The Girl on the Porch had me hooked on page one—I devoured it. Chizmar peels the band-aid so slowly that it hurts…taut, deftly paced …we are all potentially guilty and anyone might die at any moment.”
-Caroline Kepnes, bestselling author of You.

“Creepy as hell! A tense and twisty read that poses this unsettling question: How well do we know our friends and neighbors? In Richard Chizmar’s world, the answer is more complicated—and frightening—than you think.”
-Riley Sager, bestselling author of Final Girls.

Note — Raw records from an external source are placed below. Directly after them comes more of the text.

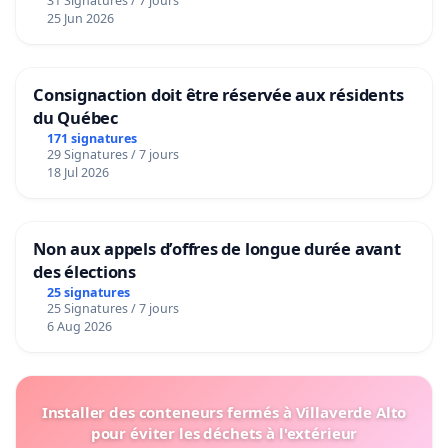
31 Signatures / 7 jours
25 Jun 2026
Consignaction doit être réservée aux résidents
du Québec
171 signatures
29 Signatures / 7 jours
18 Jul 2026
Non aux appels d’offres de longue durée avant
des élections
25 signatures
25 Signatures / 7 jours
6 Aug 2026
Installer des conteneurs fermés à Villaverde Alto
pour éviter les déchets à l'extérieur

“If Chizmar’s goal here is to make you suspicious—and fearful—of everyone you know, including those closest to you, mission accomplished.”
-Linwood Barclay

“With a pinch of Blue Velvet and a dash of The Monsters Are Due on Maple Street, Chizmar’s short sharp story of a terrified suburban neighborhood insightfully illuminates the fears and anxieties lying just beneath the surface of modern American life. The Girl on the Porch is a pitch perfect illustration of Hannah Arendt’s maxim about the banality of evil.”
-Bentley Little


Review:

Father Kenny Tucker
Mother Sarah Lynn Tucker
Daughter Natalie Tucker
Three-year-old Corgi Bandit
Broadview Homes subdivision in Hanover.
In the middle of a Thursday night, a mysterious visitor.
Who?
What?
Why?
Where?

The author has constructed a tale with a run of the mill family of three up against this dilemma of the girl on the porch.
I can gladly disclose nothing happens to the corgi and there is not dead corgi or pets risen in form of a girl on the porch.
A tale of mystery and trepidation nicely crafted with the captivating need to know of who is the visitor, and what is she after, with the whole unsettling presence of her appearance in this small tightly knitted community.